| TASKS AND EXERCISES |
• a. In the excerpt about S. Paul, at whose feet did he sit in Jerusalem?
• b. From the excerpt about S. Paul, extract the passage from "When S. Paul" up to and including "of the world.".

| EXCERPT PROVIDED |
* Begin *

S. Paul from his youth up had been learned in the Scriptures. He had not only read them, he had studied them. He had gone to the most famous teachers of his day that he might learn [35/36] from them the interpretation of these oracles of God. But for all this S. Paul was not satisfied. His heart was yearning after a truth which he could not find in the written Word. He went to Jerusalem and sat at the feet of Gamaliel; but this wise master in Israel could not take away the vail that was upon the face of the Scripture. He only obscured the Scripture with endless comment. He could give the young man from Tarsus nothing to help him to a better knowledge of the law of God. He could only tell him what Hillel had said and what Zadok had said. It was the voice of man and not the Voice of God which was heard in that school. With such husks as these the ardent soul of Saul had to be satisfied. He adopted the doctrines of his teachers and gave to them the passionate devotion of his loyal nature.

For their sake he did violence to the natural tenderness of his heart, and became a persecutor of his brethren, haling them to prison and consenting unto their death.

But all the while his soul was uneasy; his conscience was kicking against the pricks.

At last God had pity on him and spoke to his bewildered spirit, directly from heaven.

When S. Paul heard that Voice in his soul speaking to him, he was converted to the truth. That Voice was the truth itself, making known to him the meaning of the Scriptures: revealing to him mysteries which had been hid from the foundation of the world.

* End *

| INFORMATION PROVIDED |
* Begin *

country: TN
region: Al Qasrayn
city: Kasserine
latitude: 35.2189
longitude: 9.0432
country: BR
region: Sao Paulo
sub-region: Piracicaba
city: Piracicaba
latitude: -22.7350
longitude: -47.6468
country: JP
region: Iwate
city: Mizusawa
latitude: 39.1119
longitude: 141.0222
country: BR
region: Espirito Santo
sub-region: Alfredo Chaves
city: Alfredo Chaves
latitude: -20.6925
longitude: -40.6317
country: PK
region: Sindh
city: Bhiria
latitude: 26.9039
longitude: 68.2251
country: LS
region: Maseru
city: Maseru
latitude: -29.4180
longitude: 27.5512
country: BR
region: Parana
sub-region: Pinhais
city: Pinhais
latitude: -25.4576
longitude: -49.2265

* End *
* Begin *

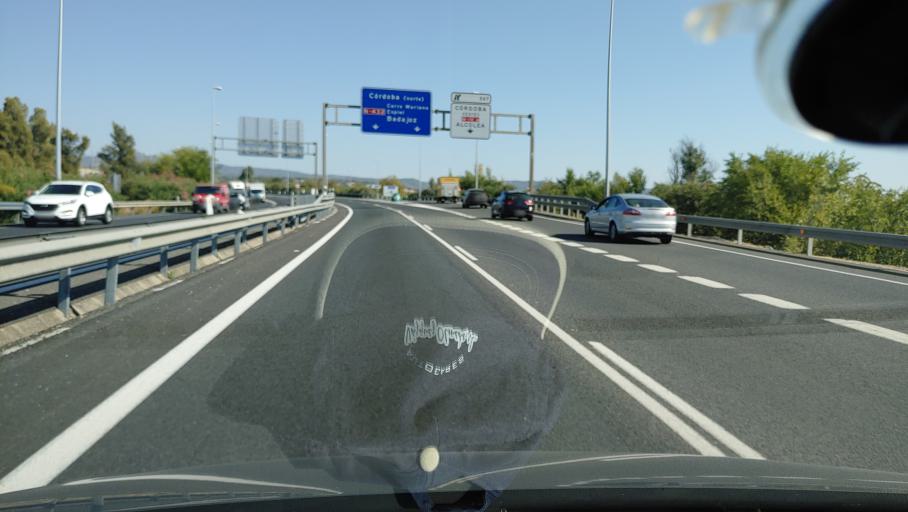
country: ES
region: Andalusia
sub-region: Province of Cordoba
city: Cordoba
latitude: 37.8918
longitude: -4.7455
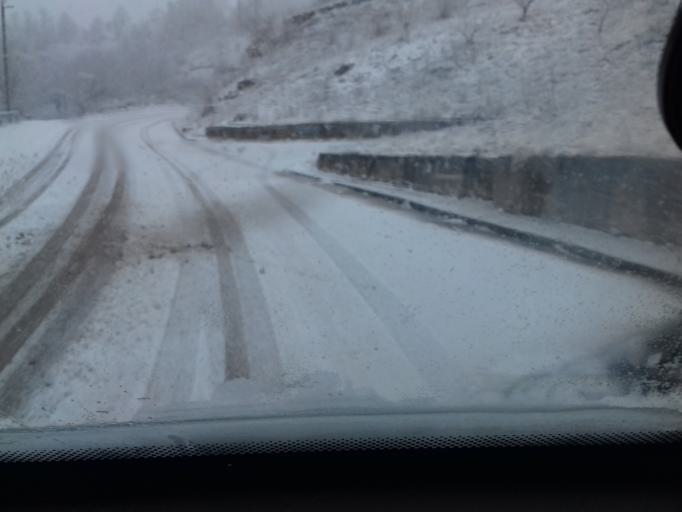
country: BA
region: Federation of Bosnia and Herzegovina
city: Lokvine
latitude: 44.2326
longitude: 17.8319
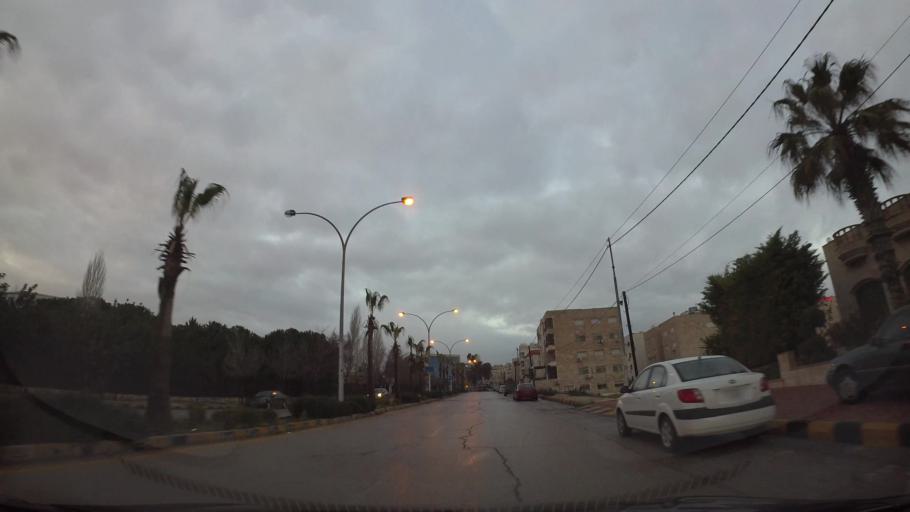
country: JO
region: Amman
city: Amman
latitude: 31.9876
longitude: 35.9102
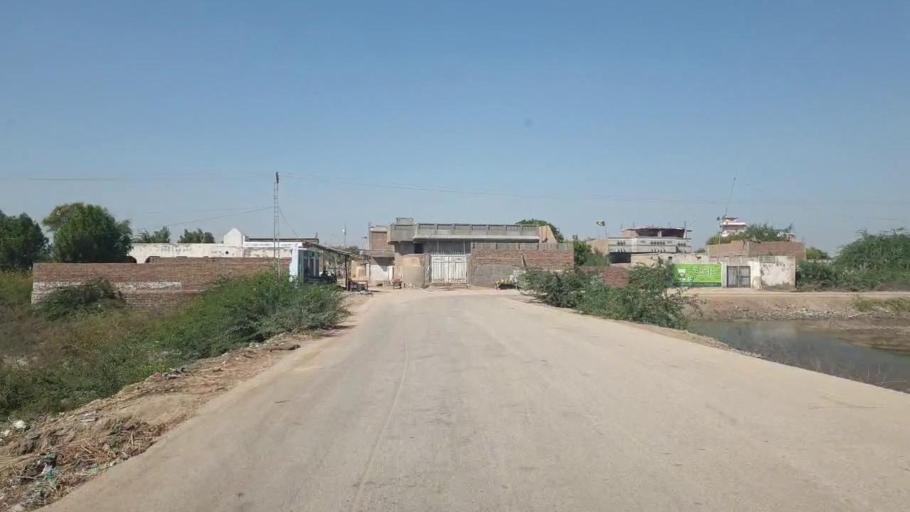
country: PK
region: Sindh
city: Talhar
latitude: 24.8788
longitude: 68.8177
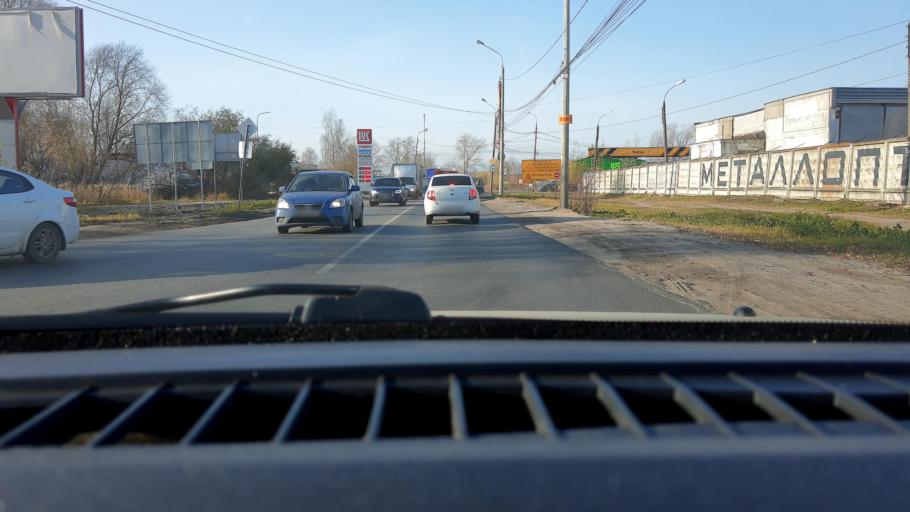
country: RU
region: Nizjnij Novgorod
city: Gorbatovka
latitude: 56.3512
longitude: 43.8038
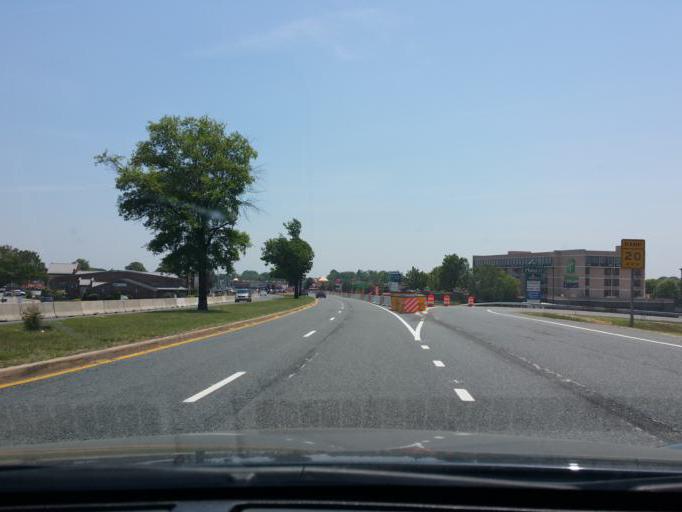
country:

* End *

| SOLUTIONS TO THE TASKS |
• a. Gamaliel

• b.
When S. Paul heard that Voice in his soul speaking to him, he was converted to the truth. That Voice was the truth itself, making known to him the meaning of the Scriptures: revealing to him mysteries which had been hid from the foundation of the world.